**EXTRACT TO READ:**
The Santa Catalina Mountains and Pusch Ridge Wilderness provide opportunity for countless hikes. The Arizona Trail also prominently crosses through this area. There were several thru hikers, and we had the opportunity to give one couple a ride into to Tucson, for a re-stocking trip. We met them at a trailhead and after talking for a bit we found out they wanted to head into town, where we were already headed. We had great conversation on our drive down the mountain and learned a lot about the Arizona Trail and Sky Islands. Maybe someday!

Saguaro National Park East

Saguaro National Park is so incredible there are two separate parks which book end Tucson, with over 175 miles of trail combined. Driving distance between the two parks is 33 miles, however with Tucson traffic plan for at least an hour. Each park has its own character and Visitors center. The Saguaro East Park encompasses the Rincon Mountain District.

Backcountry camping is available with a permit, which can be attained from the visitors center. A vast number of trails makes it possible to create loops of varying lengths and difficulty level. The high peaks of Mt. Mica mountain (8666′) and Mt. Rincon (8482′) allow hikers to experience woodlands. Pine forests, consisting of Ponderosa pines and Douglas firs, combined with scrub oaks, contrasts with the low elevation cactus desert.

An eight mile paved park road provides access to breathtaking views of forests of Saguaros. There are several areas to stop and immerse yourself into the surreal landscape. Many trails, provide wonderful loop opportunities. There are several shaded picnic areas. In addition, there are several trailheads which can be accessed from outside of the park. Douglas Spring trailhead was our favorite starting location and we hiked most of the trails in the area.

Saguaro National Park West

Saguaro National Park West encompasses the Tucson Mountain District, because our home base was across the city we only visited a couple times. In the future we hope to spend more time in this incredible park maybe when we are camping closer. The visitors center is large and informative. There is a cactus garden trail and a short wash trail which both begin at the visitors center.

**CHALLENGE 1:**
In the text about hiking around Tucson, list the kinds of trees named in the woodlands of the high peaks.

**Dataset entries:**
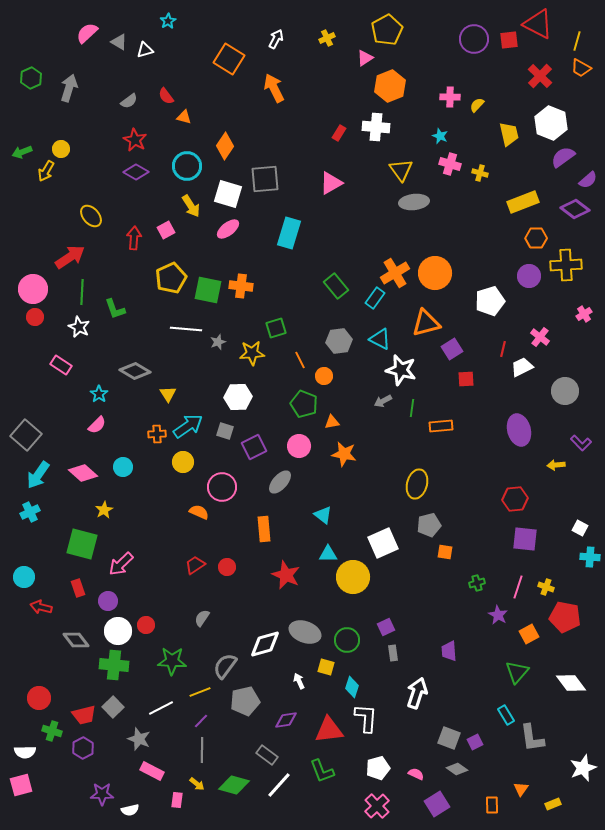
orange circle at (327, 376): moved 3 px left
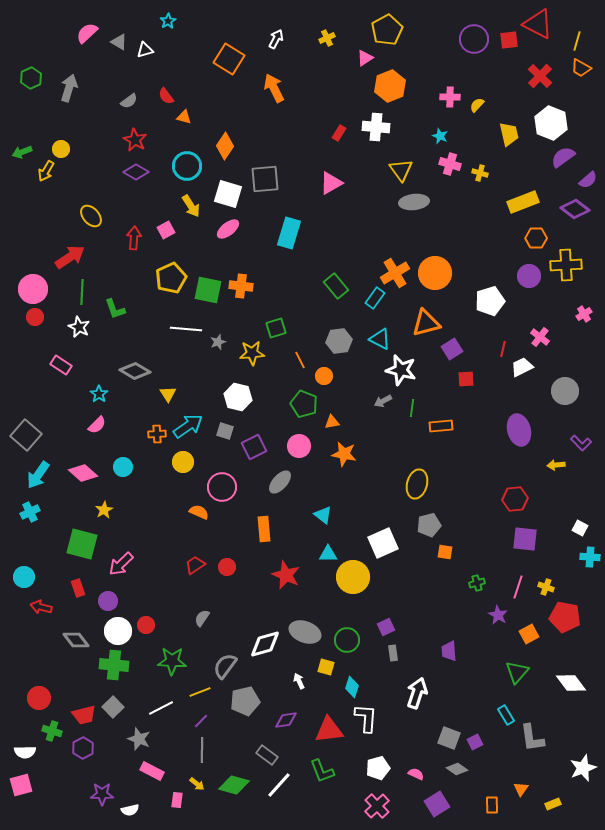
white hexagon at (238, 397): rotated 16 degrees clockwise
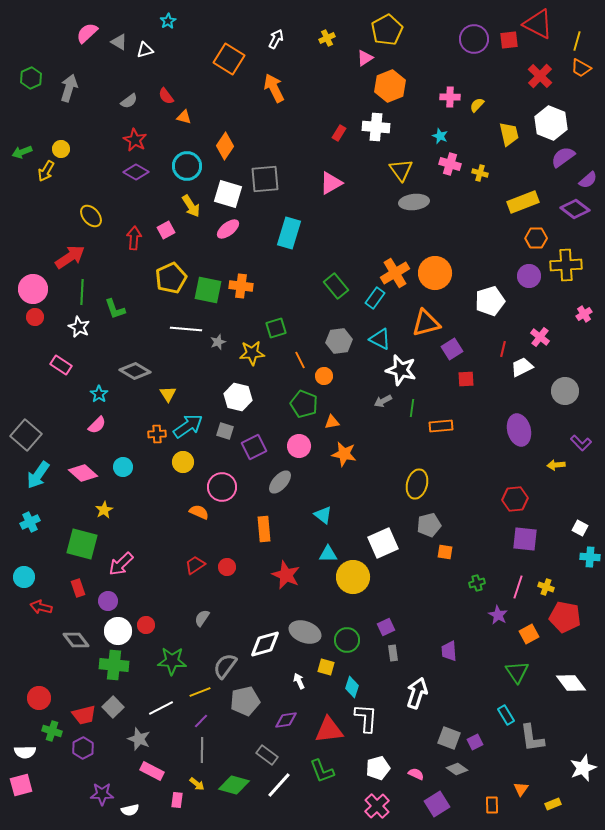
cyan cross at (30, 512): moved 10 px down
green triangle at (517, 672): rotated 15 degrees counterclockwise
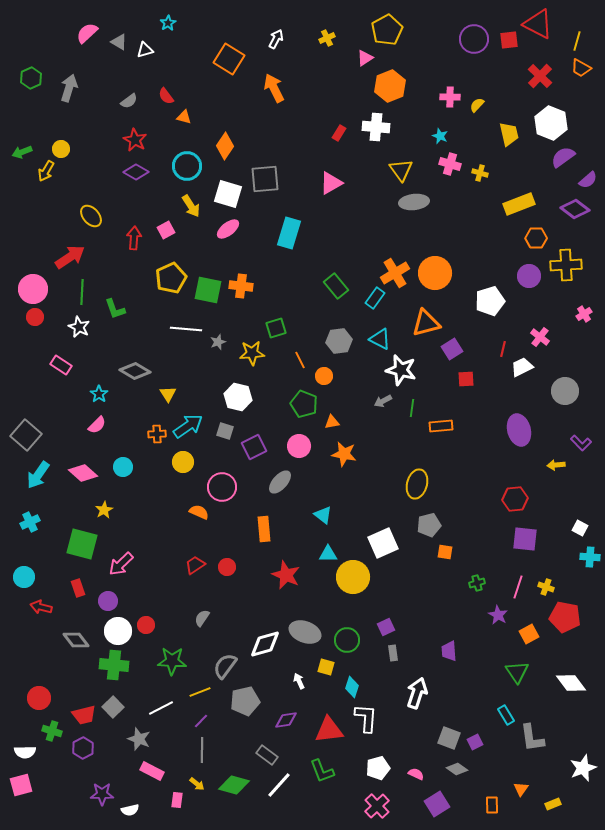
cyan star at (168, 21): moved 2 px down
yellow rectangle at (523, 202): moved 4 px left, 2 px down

**CHALLENGE 2:**
Quote every line of the shape layout change entries word for word, leaving out the picture lines.

**OUTPUT 1:**
Ponderosa pines, Douglas firs, scrub oaks

**OUTPUT 2:**
orange circle at (327, 376): moved 3 px left
white hexagon at (238, 397): rotated 16 degrees clockwise
cyan cross at (30, 512): moved 10 px down
green triangle at (517, 672): rotated 15 degrees counterclockwise
cyan star at (168, 21): moved 2 px down
yellow rectangle at (523, 202): moved 4 px left, 2 px down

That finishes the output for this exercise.